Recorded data
----------
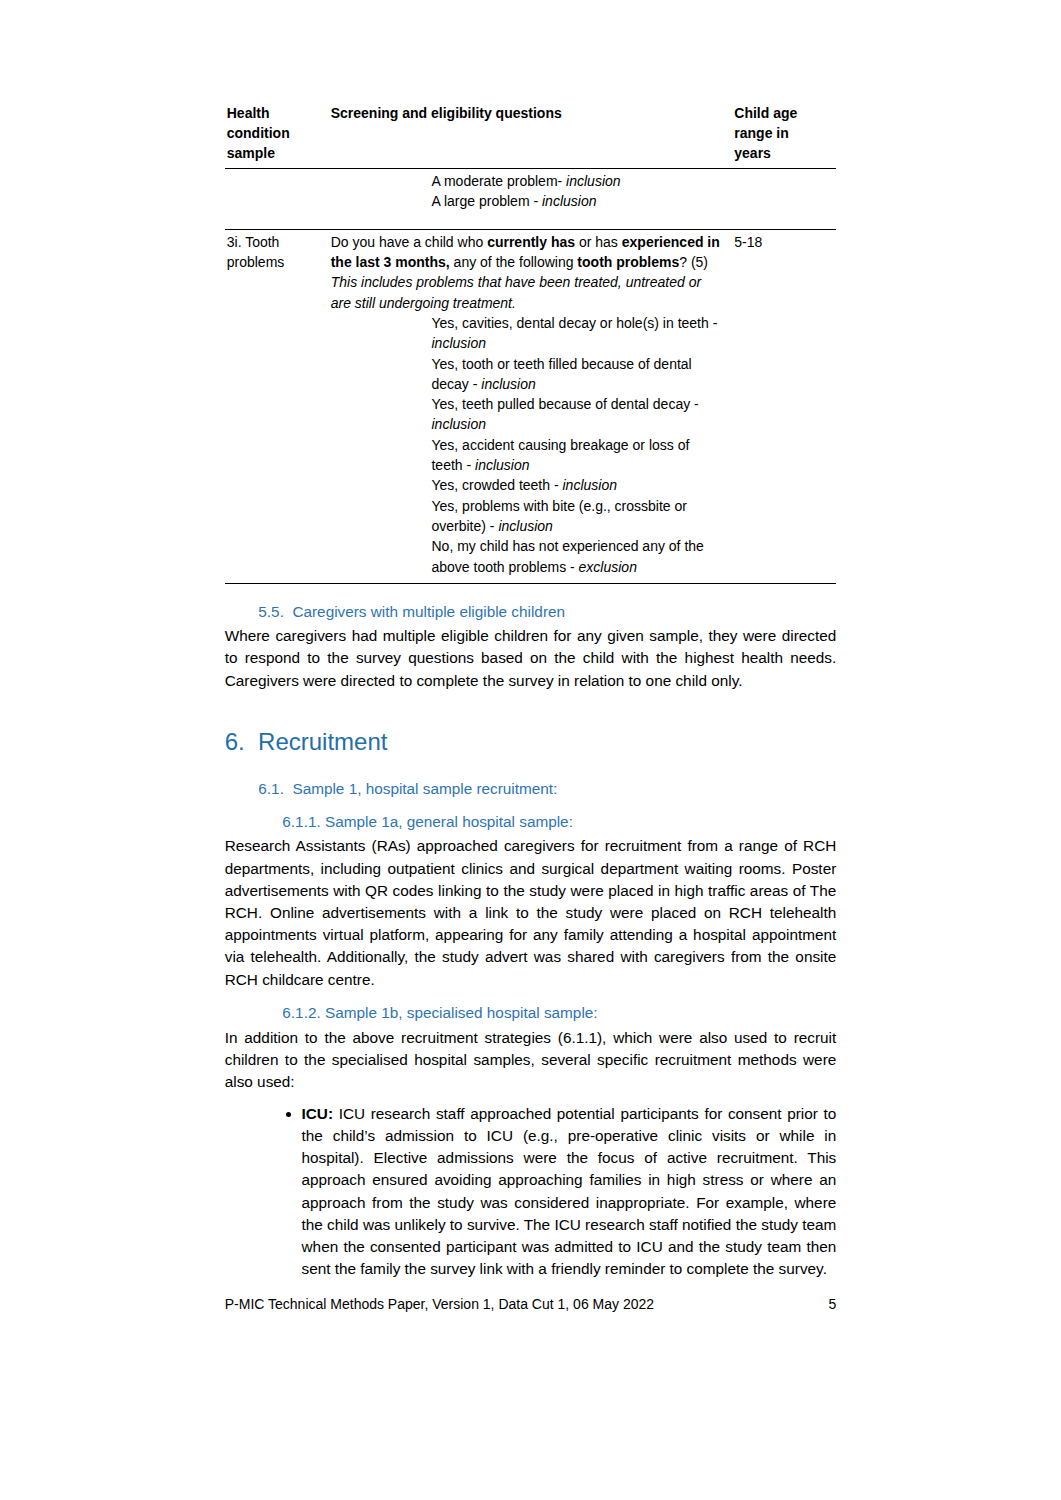| Health condition sample | Screening and eligibility questions | Child age range in years |
| --- | --- | --- |
| | A moderate problem- inclusion A large problem - inclusion | |
| 3i. Tooth problems | Do you have a child who currently has or has experienced in the last 3 months, any of the following tooth problems ? (5) This includes problems that have been treated, untreated or are still undergoing treatment. Yes, cavities, dental decay or hole(s) in teeth - inclusion Yes, tooth or teeth filled because of dental decay - inclusion Yes, teeth pulled because of dental decay - inclusion Yes, accident causing breakage or loss of teeth - inclusion Yes, crowded teeth - inclusion Yes, problems with bite (e.g., crossbite or overbite) - inclusion No, my child has not experienced any of the above tooth problems - exclusion | 5-18 |
5.5. Caregivers with multiple eligible children
Where caregivers had multiple eligible children for any given sample, they were directed to respond to the survey questions based on the child with the highest health needs. Caregivers were directed to complete the survey in relation to one child only.
6. Recruitment
6.1. Sample 1, hospital sample recruitment:
6.1.1. Sample 1a, general hospital sample:
Research Assistants (RAs) approached caregivers for recruitment from a range of RCH departments, including outpatient clinics and surgical department waiting rooms. Poster advertisements with QR codes linking to the study were placed in high traffic areas of The RCH. Online advertisements with a link to the study were placed on RCH telehealth appointments virtual platform, appearing for any family attending a hospital appointment via telehealth. Additionally, the study advert was shared with caregivers from the onsite RCH childcare centre.
6.1.2. Sample 1b, specialised hospital sample:
In addition to the above recruitment strategies (6.1.1), which were also used to recruit children to the specialised hospital samples, several specific recruitment methods were also used:
ICU: ICU research staff approached potential participants for consent prior to the child’s admission to ICU (e.g., pre-operative clinic visits or while in hospital). Elective admissions were the focus of active recruitment. This approach ensured avoiding approaching families in high stress or where an approach from the study was considered inappropriate. For example, where the child was unlikely to survive. The ICU research staff notified the study team when the consented participant was admitted to ICU and the study team then sent the family the survey link with a friendly reminder to complete the survey.
P-MIC Technical Methods Paper, Version 1, Data Cut 1, 06 May 2022
5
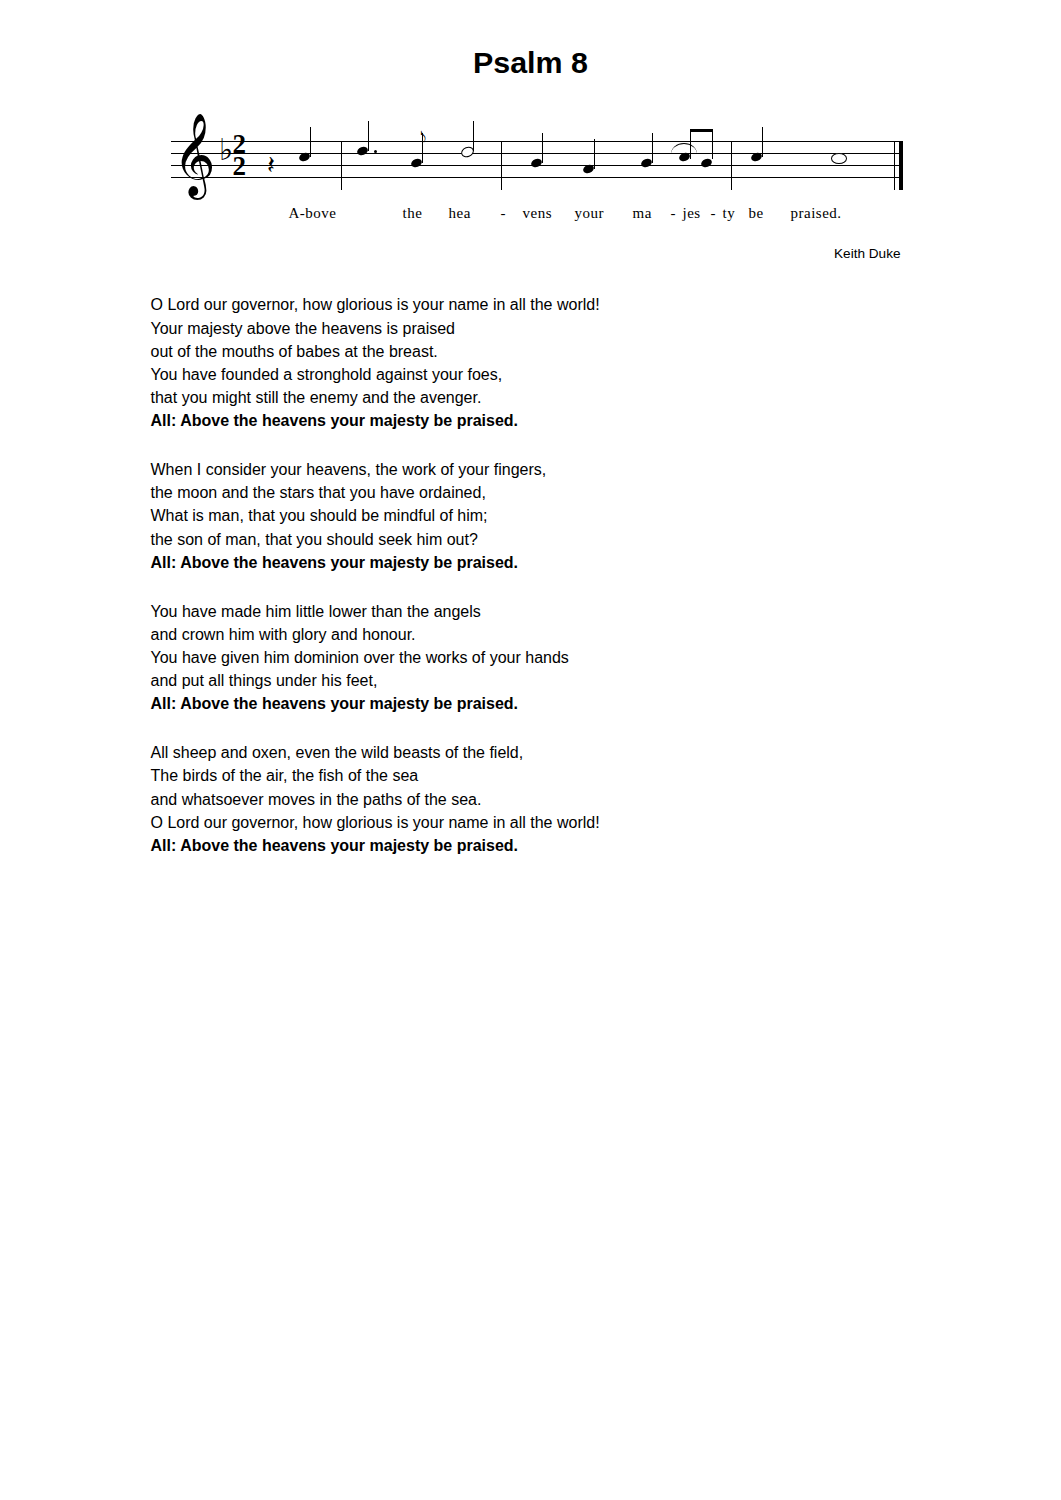Psalm 8
𝄞
♭
2
2
𝄽
𝅮
A‑bove the hea - vens your ma - jes - ty be praised.
Keith Duke
O Lord our governor, how glorious is your name in all the world!
Your majesty above the heavens is praised
out of the mouths of babes at the breast.
You have founded a stronghold against your foes,
that you might still the enemy and the avenger.
All: Above the heavens your majesty be praised.
When I consider your heavens, the work of your fingers,
the moon and the stars that you have ordained,
What is man, that you should be mindful of him;
the son of man, that you should seek him out?
All: Above the heavens your majesty be praised.
You have made him little lower than the angels
and crown him with glory and honour.
You have given him dominion over the works of your hands
and put all things under his feet,
All: Above the heavens your majesty be praised.
All sheep and oxen, even the wild beasts of the field,
The birds of the air, the fish of the sea
and whatsoever moves in the paths of the sea.
O Lord our governor, how glorious is your name in all the world!
All: Above the heavens your majesty be praised.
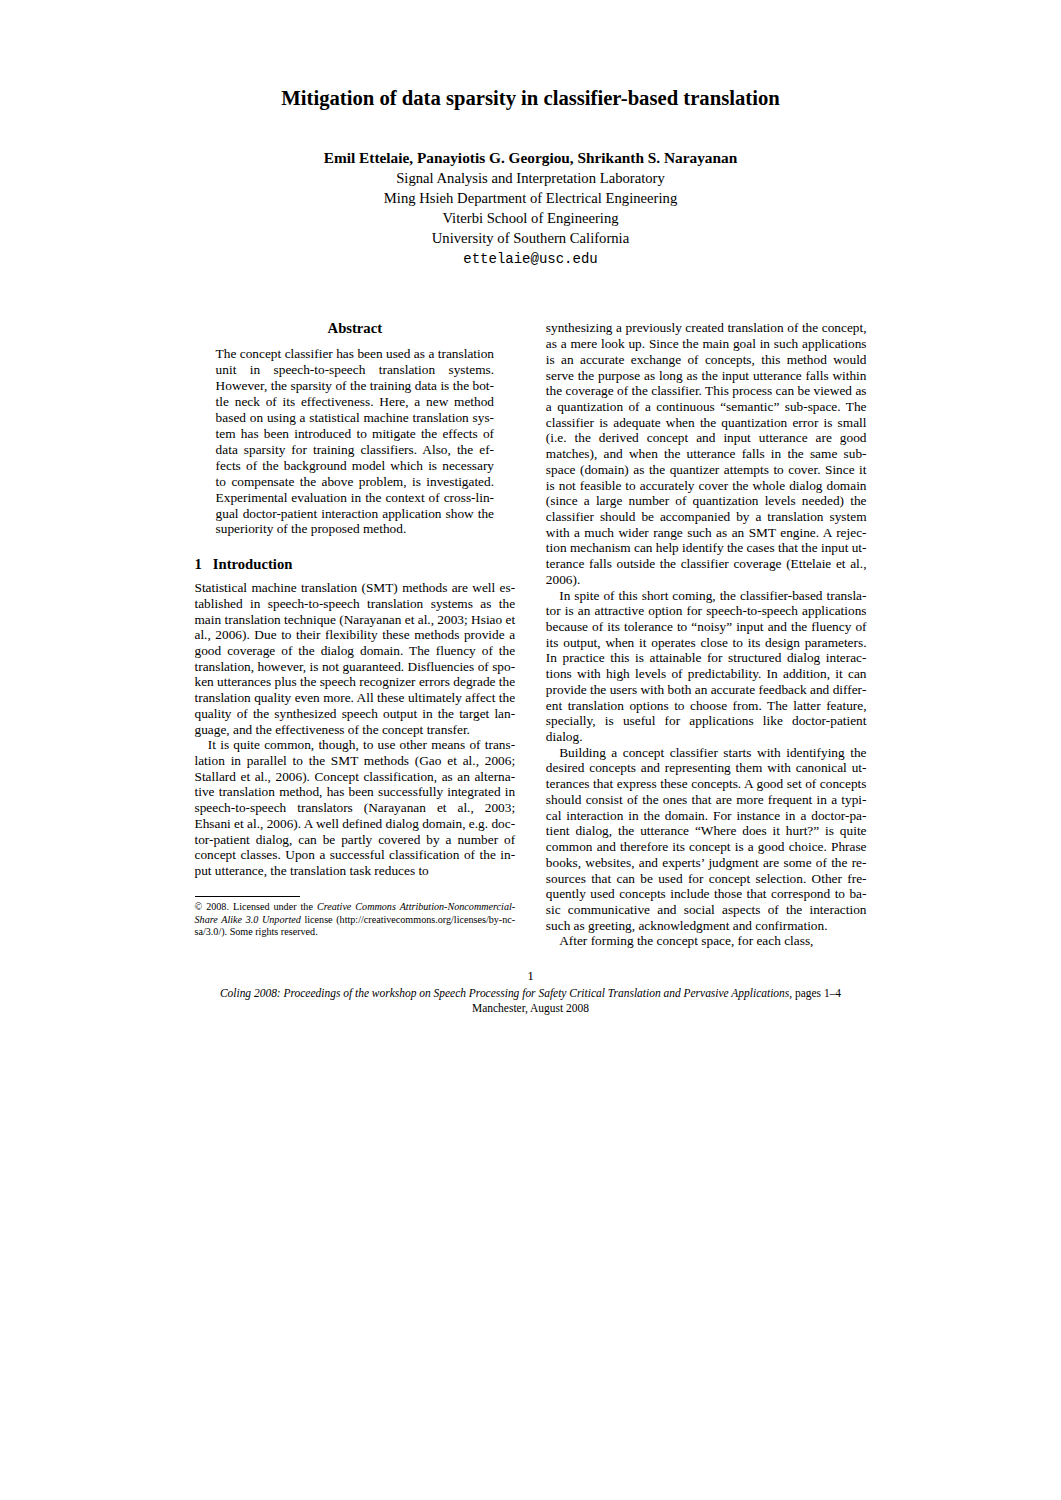Mitigation of data sparsity in classifier-based translation
Emil Ettelaie, Panayiotis G. Georgiou, Shrikanth S. Narayanan
Signal Analysis and Interpretation Laboratory
Ming Hsieh Department of Electrical Engineering
Viterbi School of Engineering
University of Southern California
ettelaie@usc.edu
Abstract
The concept classifier has been used as a translation unit in speech-to-speech translation systems. However, the sparsity of the training data is the bottle neck of its effectiveness. Here, a new method based on using a statistical machine translation system has been introduced to mitigate the effects of data sparsity for training classifiers. Also, the effects of the background model which is necessary to compensate the above problem, is investigated. Experimental evaluation in the context of cross-lingual doctor-patient interaction application show the superiority of the proposed method.
1 Introduction
Statistical machine translation (SMT) methods are well established in speech-to-speech translation systems as the main translation technique (Narayanan et al., 2003; Hsiao et al., 2006). Due to their flexibility these methods provide a good coverage of the dialog domain. The fluency of the translation, however, is not guaranteed. Disfluencies of spoken utterances plus the speech recognizer errors degrade the translation quality even more. All these ultimately affect the quality of the synthesized speech output in the target language, and the effectiveness of the concept transfer.
It is quite common, though, to use other means of translation in parallel to the SMT methods (Gao et al., 2006; Stallard et al., 2006). Concept classification, as an alternative translation method, has been successfully integrated in speech-to-speech translators (Narayanan et al., 2003; Ehsani et al., 2006). A well defined dialog domain, e.g. doctor-patient dialog, can be partly covered by a number of concept classes. Upon a successful classification of the input utterance, the translation task reduces to
© 2008. Licensed under the Creative Commons Attribution-Noncommercial-Share Alike 3.0 Unported license (http://creativecommons.org/licenses/by-nc-sa/3.0/). Some rights reserved.
synthesizing a previously created translation of the concept, as a mere look up. Since the main goal in such applications is an accurate exchange of concepts, this method would serve the purpose as long as the input utterance falls within the coverage of the classifier. This process can be viewed as a quantization of a continuous “semantic” sub-space. The classifier is adequate when the quantization error is small (i.e. the derived concept and input utterance are good matches), and when the utterance falls in the same sub-space (domain) as the quantizer attempts to cover. Since it is not feasible to accurately cover the whole dialog domain (since a large number of quantization levels needed) the classifier should be accompanied by a translation system with a much wider range such as an SMT engine. A rejection mechanism can help identify the cases that the input utterance falls outside the classifier coverage (Ettelaie et al., 2006).
In spite of this short coming, the classifier-based translator is an attractive option for speech-to-speech applications because of its tolerance to “noisy” input and the fluency of its output, when it operates close to its design parameters. In practice this is attainable for structured dialog interactions with high levels of predictability. In addition, it can provide the users with both an accurate feedback and different translation options to choose from. The latter feature, specially, is useful for applications like doctor-patient dialog.
Building a concept classifier starts with identifying the desired concepts and representing them with canonical utterances that express these concepts. A good set of concepts should consist of the ones that are more frequent in a typical interaction in the domain. For instance in a doctor-patient dialog, the utterance “Where does it hurt?” is quite common and therefore its concept is a good choice. Phrase books, websites, and experts’ judgment are some of the resources that can be used for concept selection. Other frequently used concepts include those that correspond to basic communicative and social aspects of the interaction such as greeting, acknowledgment and confirmation.
After forming the concept space, for each class,
1
Coling 2008: Proceedings of the workshop on Speech Processing for Safety Critical Translation and Pervasive Applications, pages 1–4
Manchester, August 2008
----------
### DIRECTIONS
Go through the records and show every line with the string "complete" in it.

### EXERCISE ANSWER
Where caregivers had multiple eligible children for any given sample, they were directed to respond to the survey questions based on the child with the highest health needs. Caregivers were directed to complete the survey in relation to one child only.
ICU: ICU research staff approached potential participants for consent prior to the child’s admission to ICU (e.g., pre-operative clinic visits or while in hospital). Elective admissions were the focus of active recruitment. This approach ensured avoiding approaching families in high stress or where an approach from the study was considered inappropriate. For example, where the child was unlikely to survive. The ICU research staff notified the study team when the consented participant was admitted to ICU and the study team then sent the family the survey link with a friendly reminder to complete the survey.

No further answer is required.